Edward Lapham is the executive editor of Automotive News.
In the aftermath of Chrysler Financial getting out of the retail leasing business, I wondered what would happen to the thousands of returning lessees who got highly subvented leases two years ago when Chrysler had to move a glut of Ram pickups.

So I visited a Dodge dealership.

Just what are the lease-end options? I asked the sales consultant.

“There are several,” he said. “But I’ll need some specifics.’’

I thought for a minute.

“OK,” I said. “Hypothetically … off the top of my head … let’s say the customer has an incredibly masculine, Hemi-powered 2006 Ram 1500 SLT Quad Cab 4x4 short wheelbase in beautiful Patriot Blue -- with, oh, fewer than 9,000 miles.”

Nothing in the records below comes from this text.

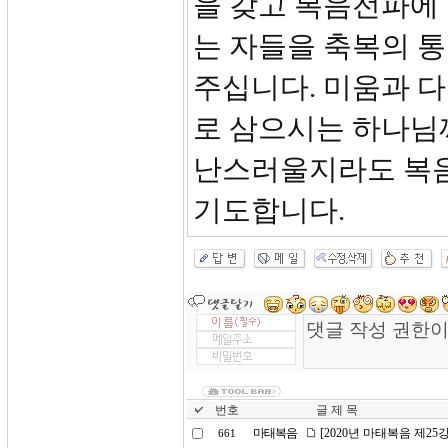
을 갖고 복음전파에
는 자들을 축복의 
주십니다. 미움과 
로 삼으시는 하나님
난스러울지라도 복음
기도합니다.
번호
글 제 목
마태복음
[2020년 마태복음 제2
661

The consultant said that if the hypothetical customer wanted to buy a 2008 Ram, he had plenty in stock with lots of nice, fat incentives.

But what if this customer wanted to lease another truck? He’d be out of luck, right?

“No problem,” he said.

It turns out that dealership is doing lease business with U.S. Bank. But he admitted that the residual value would be a lot more realistic than it was two years ago, which means the monthly payments would be higher.

No doubt.

“Or the customer could buy his current truck,” he said. “We’d rather sell a new one but want to keep the customer happy.”

Given the high residual value, that would be expensive, I mused.

“It would depend on the lease-end payoff amount,” he said. “Give me a number.”

OK, I thought. Off the top of my head, let’s say, $22,027.33. Ouch! I knew no one in his right mind would pay that much for a 2-year-old pickup, even an incredibly masculine, Hemi-powered 2006 Ram 1500 SLT Quad Cab 4x4 short wheelbase in beautiful Patriot Blue that has fewer than 9,000 miles.

“No problem,” the consultant said.

He explained that Chrysler Financial has something called the Preferred Lessee Purchase Price -- or PLPP for short -- that could knock several thousand dollars off the payoff amount.

Give me a number, I said.

He dialed up Chrysler Financial and came back with it: $18,127.33.

That’s still too much to pay for a 2-year-old pickup, I told him. Heck, you can buy one for a lot less at almost any used-car lot.

He allowed as how, yes, you probably could … but you wouldn’t know who had driven that other truck or how it was cared for.

But I was on a roll.

It’s obvious that Chrysler Financial is faced with eating the huge difference between the residual value and what the truck fetches at auction and wants to entice the hypothetical customer to take a bite of it, too.

How clever!

The sales consultant shrugged his shoulders.

He thought for a minute, then asked, “Have you thought about a Dakota?”